Robert Spencer has a message for us:

I began getting the emails several days ago: Jihad Watch readers telling me that they had been accustomed to reading the site at work, but now their employer had blocked access to the Jihad Watch site on company computers. Many reported that the ban on Jihad Watch was explained with the assertion that Jihad Watch contained “hate speech.” This was true even in Federal Government offices. And it wasn’t only the Feds. Jihad Watch was blocked, readers informed me, on the computers of the State of Connecticut; the City of Chicago; Bank of America; Fidelity Investments; Site Coach; GE IT; JPMorgan Chase; Defense Finance and Accounting Services; Johnson Controls, Inc. IT; Boeing; Tenet Hospitals in North Carolina; Provisio; the Sabre Group TSG; Wachovia bank; and others: several people have written in to tell me that as of this week they can no longer access Jihad Watch at work, but haven’t told me where they work.

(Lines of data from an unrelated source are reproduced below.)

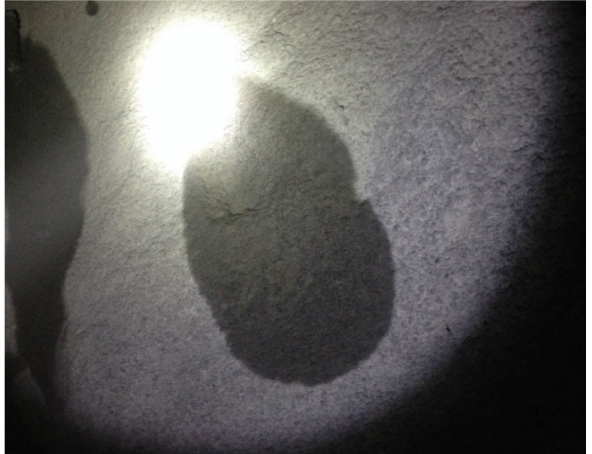
Figure 22. CFIL60 ARGF grouting anti-seepage e ff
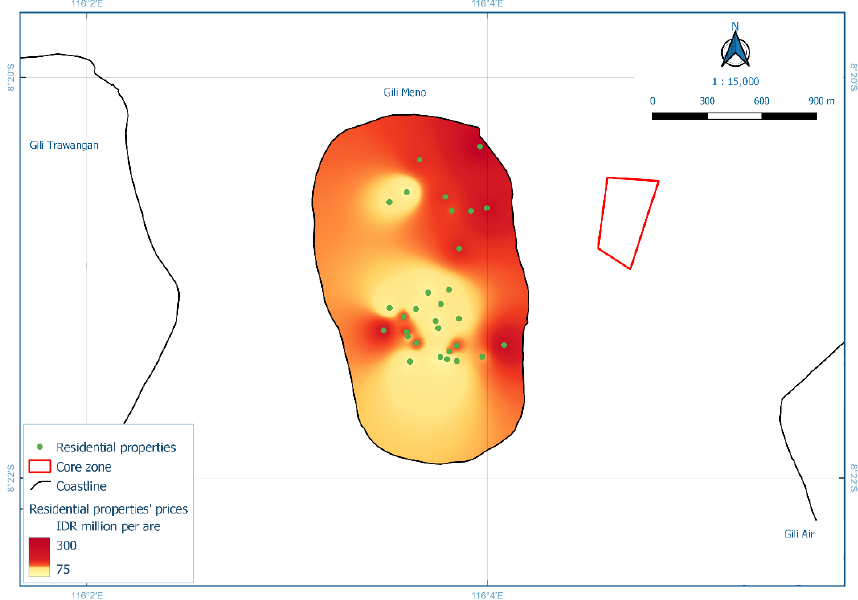
Figure 8. Interpolation of residential property prices for Gili Meno Island (Model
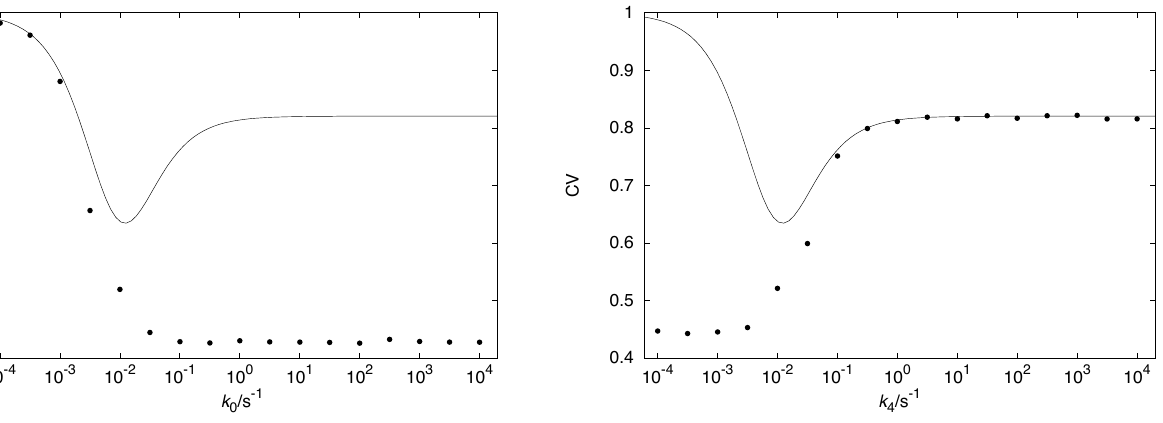
Fig. 8. CV vs k 4 . All parameters and simulation conditions are as in figure 7, except k 0 = 0 . 01 s − 1 . The solid curve is the CV computed from the analytic theory, i.e. equation (34). The points are from stochastic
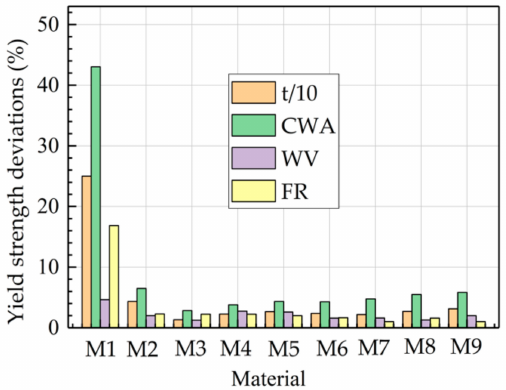
Figure 13. Deviation results of yield load identified by di ff erent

This was not a simple case of employers being annoyed with their workers lying down on the job and spending time reading Jihad Watch instead of working. This is an attempt to silence us, as an email from a federal employee made abundantly clear when he noted which sites were blocked – and which sites weren’t:

I wanted to drop a line about the inability to access JihadWatch at work. I work for the Fed Gov. Three weeks ago, Memri was blocked. Two weeks ago HotAir, which I used to look at on my lunch break for your updates, was blocked. As of Friday, June 29th, JihadWatch was blocked. I can however, visit CAIR, read anything about Islam, and even get the Arab news. The censors I deal with are from the Dallas area. It is very easy to see that this censor is not operating according to the proper rules of access. They are operating by their political beliefs (or hopes.) It is unfortunate that these people block the very information that we need in these times....

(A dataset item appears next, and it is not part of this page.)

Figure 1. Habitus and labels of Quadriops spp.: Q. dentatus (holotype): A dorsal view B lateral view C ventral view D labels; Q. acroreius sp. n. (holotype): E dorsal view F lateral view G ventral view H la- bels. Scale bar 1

With all this happening so suddenly in so many places, obviously this is a decision made in some central location, with impact within all these different places -- but I am not certain of the source of it. I have contacted a web filter service to which several of these organizations apparently subscribe and which therefore may have initiated this general ban, but have not heard back yet. In any case, the matter of most concern in this is the likelihood that the decision was made to ban Jihad Watch was political. If it were merely a matter of filtering out controversial material, sites that treat some of the same material from a different perspective – particularly pro-jihad sites – would also have been banned. But they evidently have not been.



Update:

Mr. Spencer writes:

I just got word that Jihad Watch is now viewable again at Fidelity Investments, where it was banned last week. I'e also learned that the Federal Government ban is spotty, prevailing in some offices but not in others.

Many thanks for all your support on this. If you work anywhere that the site was banned last week (and if you see this perhaps at home), please try it again now and let me know. I've been emailing a web filtering corporation, and others have as well, and maybe our efforts are beginning to pay off. I'll keep you posted, and thanks again.

If any of my readers find that they cannot view Jihad Watch let me know and I'll start posting summaries here.